An accelerated proximal PRS-SQP algorithm with dual ascent-descent procedures for smooth composite optimization
Jiachen Jin, Guodong Ma, Jinbao Jian
TL;DR
This work addresses smooth composite optimization of the form $\min_x f(x) + g(Ax)$ by introducing the HAP-PRS-SQP algorithm, which unifies augmented Lagrangian dual ascent and dual descent updates into a single framework with flexible stepsizes $r$ and $s$ where $r+s \neq 0$. A hybrid acceleration that blends inertial extrapolation and back substitution is embedded between algorithmic steps to enhance convergence. The authors prove convergence under KL assumptions and provide rates depending on the KL exponent, demonstrating that the dual update direction does not compromise convergence. Numerical experiments on regularized binary classification and smooth LASSO validate the method, showing improved convergence speed and stability over existing splitting SQP approaches and gradient methods, with robust performance across different dual-update regimes.
Abstract
Conventional wisdom in composite optimization suggests augmented Lagrangian dual ascent (ALDA) in Peaceman-Rachford splitting (PRS) methods for dual feasibility. However, ALDA may fail when the primal iterate is a local minimum, a stationary point, or a coordinatewise solution of the highly nonconvex augmented Lagrangian function. Splitting sequential quadratic programming (SQP) methods utilize augmented Lagrangian dual descent (ALDD) to directly minimize the primal residual, circumventing the limitations of ALDA and achieving faster convergence in smooth optimization.

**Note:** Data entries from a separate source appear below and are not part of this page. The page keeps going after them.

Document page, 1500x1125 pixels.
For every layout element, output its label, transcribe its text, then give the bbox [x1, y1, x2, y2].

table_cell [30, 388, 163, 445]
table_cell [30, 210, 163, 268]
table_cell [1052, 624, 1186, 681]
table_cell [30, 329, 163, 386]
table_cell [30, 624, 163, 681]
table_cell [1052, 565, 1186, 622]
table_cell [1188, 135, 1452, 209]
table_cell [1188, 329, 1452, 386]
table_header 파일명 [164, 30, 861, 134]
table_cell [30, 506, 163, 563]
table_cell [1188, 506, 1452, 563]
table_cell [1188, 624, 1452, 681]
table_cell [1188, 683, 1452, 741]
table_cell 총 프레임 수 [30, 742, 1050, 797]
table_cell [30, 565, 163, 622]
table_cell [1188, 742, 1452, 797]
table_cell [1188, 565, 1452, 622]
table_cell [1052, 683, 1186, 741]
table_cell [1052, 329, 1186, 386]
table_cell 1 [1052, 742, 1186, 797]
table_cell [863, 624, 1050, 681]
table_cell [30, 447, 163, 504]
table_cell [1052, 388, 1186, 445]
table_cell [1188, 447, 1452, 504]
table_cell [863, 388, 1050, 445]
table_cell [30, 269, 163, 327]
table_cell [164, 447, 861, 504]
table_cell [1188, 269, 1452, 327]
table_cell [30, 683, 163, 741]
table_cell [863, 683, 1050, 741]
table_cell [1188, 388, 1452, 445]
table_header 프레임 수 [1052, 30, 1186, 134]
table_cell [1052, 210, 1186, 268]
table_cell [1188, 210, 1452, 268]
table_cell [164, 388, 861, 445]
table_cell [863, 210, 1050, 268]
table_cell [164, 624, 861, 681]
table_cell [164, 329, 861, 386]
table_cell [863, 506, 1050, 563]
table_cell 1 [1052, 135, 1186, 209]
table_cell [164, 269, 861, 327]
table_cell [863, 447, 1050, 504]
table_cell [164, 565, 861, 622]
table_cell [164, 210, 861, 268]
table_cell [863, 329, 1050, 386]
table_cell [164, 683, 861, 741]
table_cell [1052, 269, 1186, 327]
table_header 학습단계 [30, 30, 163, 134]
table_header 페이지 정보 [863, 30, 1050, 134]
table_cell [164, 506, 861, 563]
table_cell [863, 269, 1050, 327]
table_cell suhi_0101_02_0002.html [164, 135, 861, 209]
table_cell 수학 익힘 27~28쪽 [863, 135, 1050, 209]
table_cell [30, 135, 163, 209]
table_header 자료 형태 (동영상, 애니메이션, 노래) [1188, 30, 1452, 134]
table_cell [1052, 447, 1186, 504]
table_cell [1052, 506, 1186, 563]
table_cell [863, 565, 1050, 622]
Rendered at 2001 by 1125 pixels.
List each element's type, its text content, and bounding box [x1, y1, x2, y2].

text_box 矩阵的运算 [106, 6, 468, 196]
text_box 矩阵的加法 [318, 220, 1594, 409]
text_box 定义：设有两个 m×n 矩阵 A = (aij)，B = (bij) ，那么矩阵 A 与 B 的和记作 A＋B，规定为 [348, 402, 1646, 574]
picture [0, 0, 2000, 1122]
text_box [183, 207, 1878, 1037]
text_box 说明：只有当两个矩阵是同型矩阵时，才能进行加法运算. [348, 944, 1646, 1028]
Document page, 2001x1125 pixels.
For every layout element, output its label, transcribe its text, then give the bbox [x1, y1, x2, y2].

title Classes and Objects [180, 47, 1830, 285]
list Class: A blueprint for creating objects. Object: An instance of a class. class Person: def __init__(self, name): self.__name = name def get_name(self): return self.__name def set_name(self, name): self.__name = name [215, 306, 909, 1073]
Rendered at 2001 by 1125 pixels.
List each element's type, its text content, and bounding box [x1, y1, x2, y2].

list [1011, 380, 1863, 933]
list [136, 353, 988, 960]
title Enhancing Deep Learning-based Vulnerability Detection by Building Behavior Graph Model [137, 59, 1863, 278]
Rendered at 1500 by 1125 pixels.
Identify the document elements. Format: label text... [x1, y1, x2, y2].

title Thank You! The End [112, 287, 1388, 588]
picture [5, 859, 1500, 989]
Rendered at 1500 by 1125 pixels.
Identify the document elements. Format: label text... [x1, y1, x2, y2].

This paper aims to present a fairly accessible generalization of two contrasting dual updates, ALDA and ALDD, for smooth composite optimization. A key feature of our PRS-SQP algorithm is its dual ascent-descent procedure, which provides a free direction rule for the dual updates and a new insight to explain the counterintuitive convergence behavior. Furthermore, we incorporate a hybrid acceleration technique that combines inertial extrapolation and back substitution to improve convergence. Theoretically, we establish the feasibility for a wider range of acceleration factors than previously known and derive convergence rates within the Kurdyka- Lojasiewicz framework. Numerical experiments validate the effectiveness and stability of the proposed method in various dual-update scenarios.